Unfortunately, the mission names have been engraved on a few tombstones without the family being asked.
Families are supposed to have final approval over what goes on the tombstones. That hasn't always happened.
Nadia and Robert McCaffrey, whose son Patrick was killed in Iraq in June 2004, said "Operation Iraqi Freedom" ended up on his government-supplied headstone in Oceanside, Calif., without family approval.
"I was a little taken aback," Robert McCaffrey said, describing his reaction when he first saw the operation name on Patrick's tombstone. "They certainly didn't ask my wife; they didn't ask me." He said Patrick's widow told him she had not been asked either.
"In one way, I feel it's taking advantage to a small degree," McCaffrey said. "Patrick did not want to be there, that is a definite fact."
That's unfortunate, but the article is missing a few details. Like whether or not the military offered to replace the headstone (which I'm guessing they probably did, or would have had the family requested it). Or why Patrick would have volunteered for the military if he didn't really want to, you know, serve in the military. Add that to the fact that the McCaffreys, being anti-Bush and anti-war activists, aren't exactly the most unbiased people in the world to ask about this and you begin to see how this article was slanted. Their opinions matter, certainly, but it would have been nice to hear from a few other military families as well.

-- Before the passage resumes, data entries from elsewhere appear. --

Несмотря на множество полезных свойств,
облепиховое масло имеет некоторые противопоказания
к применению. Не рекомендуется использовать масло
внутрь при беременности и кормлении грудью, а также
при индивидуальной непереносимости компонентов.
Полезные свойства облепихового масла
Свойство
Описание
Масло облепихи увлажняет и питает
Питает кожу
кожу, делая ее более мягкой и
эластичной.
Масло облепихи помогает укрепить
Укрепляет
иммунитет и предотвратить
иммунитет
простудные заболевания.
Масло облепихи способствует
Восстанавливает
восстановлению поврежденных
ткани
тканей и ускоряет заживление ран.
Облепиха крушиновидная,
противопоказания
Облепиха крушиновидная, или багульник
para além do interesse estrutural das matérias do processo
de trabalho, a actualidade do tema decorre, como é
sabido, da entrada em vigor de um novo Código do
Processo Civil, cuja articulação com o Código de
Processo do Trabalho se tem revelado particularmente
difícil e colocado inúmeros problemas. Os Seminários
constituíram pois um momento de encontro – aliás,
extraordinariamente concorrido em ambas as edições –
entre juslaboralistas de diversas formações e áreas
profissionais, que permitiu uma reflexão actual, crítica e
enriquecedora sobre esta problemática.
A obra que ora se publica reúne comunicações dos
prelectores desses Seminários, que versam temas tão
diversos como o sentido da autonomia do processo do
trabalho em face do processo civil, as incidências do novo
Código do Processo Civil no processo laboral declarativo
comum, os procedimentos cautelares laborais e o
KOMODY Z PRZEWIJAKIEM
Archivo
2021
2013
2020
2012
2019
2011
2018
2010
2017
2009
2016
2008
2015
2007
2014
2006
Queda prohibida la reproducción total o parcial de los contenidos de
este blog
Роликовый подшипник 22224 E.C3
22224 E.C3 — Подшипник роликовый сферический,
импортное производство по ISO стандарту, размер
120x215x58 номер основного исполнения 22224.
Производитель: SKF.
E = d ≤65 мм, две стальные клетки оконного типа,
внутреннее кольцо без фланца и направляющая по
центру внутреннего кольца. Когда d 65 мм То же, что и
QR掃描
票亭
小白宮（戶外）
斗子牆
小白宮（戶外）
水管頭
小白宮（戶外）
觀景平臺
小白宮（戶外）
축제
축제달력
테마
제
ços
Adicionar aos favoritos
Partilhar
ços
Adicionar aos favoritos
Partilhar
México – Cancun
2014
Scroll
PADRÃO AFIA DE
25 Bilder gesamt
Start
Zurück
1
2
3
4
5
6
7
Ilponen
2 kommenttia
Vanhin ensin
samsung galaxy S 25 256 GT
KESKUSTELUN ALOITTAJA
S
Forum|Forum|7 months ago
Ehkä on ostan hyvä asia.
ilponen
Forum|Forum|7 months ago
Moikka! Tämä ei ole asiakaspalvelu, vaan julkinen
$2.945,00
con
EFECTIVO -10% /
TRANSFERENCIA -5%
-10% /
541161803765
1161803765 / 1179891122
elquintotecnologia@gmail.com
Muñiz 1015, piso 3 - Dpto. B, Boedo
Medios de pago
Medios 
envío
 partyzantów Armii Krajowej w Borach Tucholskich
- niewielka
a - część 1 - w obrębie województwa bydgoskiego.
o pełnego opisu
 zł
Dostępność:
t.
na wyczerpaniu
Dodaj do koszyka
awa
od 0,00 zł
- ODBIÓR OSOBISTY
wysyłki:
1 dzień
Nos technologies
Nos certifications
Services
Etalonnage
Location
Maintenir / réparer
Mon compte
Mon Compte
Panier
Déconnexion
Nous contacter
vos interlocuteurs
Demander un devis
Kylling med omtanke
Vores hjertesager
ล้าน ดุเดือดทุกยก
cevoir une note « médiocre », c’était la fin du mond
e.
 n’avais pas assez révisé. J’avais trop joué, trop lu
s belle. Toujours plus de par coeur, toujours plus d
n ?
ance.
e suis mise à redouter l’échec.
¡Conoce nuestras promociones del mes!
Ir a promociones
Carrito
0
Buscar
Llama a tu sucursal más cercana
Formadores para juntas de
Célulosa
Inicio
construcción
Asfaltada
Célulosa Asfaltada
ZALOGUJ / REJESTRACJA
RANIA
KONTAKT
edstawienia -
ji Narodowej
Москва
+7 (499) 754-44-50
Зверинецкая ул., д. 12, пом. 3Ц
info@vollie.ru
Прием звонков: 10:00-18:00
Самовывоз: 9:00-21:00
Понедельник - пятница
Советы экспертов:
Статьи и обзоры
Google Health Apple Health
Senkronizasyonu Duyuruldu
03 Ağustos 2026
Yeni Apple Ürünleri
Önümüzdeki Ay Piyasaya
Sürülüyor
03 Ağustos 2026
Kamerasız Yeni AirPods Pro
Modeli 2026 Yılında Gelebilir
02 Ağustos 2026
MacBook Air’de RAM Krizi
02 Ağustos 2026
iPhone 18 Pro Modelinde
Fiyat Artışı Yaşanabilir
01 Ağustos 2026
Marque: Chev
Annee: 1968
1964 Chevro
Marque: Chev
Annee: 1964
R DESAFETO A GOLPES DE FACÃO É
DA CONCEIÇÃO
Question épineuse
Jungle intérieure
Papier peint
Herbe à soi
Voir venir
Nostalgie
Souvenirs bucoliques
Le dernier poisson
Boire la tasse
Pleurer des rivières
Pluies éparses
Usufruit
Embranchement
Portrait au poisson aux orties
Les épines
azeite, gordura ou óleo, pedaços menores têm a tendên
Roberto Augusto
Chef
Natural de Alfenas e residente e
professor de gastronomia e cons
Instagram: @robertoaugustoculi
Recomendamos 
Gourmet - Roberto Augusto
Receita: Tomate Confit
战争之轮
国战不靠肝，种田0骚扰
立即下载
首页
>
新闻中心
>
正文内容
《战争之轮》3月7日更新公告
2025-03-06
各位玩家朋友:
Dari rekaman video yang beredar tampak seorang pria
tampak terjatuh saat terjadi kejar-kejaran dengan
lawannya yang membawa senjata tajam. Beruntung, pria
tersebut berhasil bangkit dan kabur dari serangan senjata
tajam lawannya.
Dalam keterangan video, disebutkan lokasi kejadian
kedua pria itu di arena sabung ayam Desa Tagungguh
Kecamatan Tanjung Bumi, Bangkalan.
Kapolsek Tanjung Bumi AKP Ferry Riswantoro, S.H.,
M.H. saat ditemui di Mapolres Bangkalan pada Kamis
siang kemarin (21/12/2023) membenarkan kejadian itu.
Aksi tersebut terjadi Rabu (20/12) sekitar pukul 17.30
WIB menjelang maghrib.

So thus far the article has made it seem as though the White House and the Pentagon are using the headstones of our soldiers for propaganda. Yet what do we find in the thirteenth paragraph of the article? We finally learn that the option of having the soldier's mission name engraved on his or her tombstone has always been an option, just one that hasn't always been followed:
VA officials say neither the Pentagon nor White House exerted any pressure to get families to include the operation names. They say families always had the option of including information like battle or operation names, but didn't always know it.
"It's just the right thing to do and it always has been, but it hasn't always been followed," said Dave Schettler, director of the VA's memorial programs service.
Well that certainly puts a different spin on this whole story, doesn't it? Of course, these particular facts will be largely ignored by the media and leftist demagogues when they turn this story into "Bush Using Tombstones For Propaganda!"
Update:
The ruse is working as war critics take up the mantle on this story without spending much time considering the facts.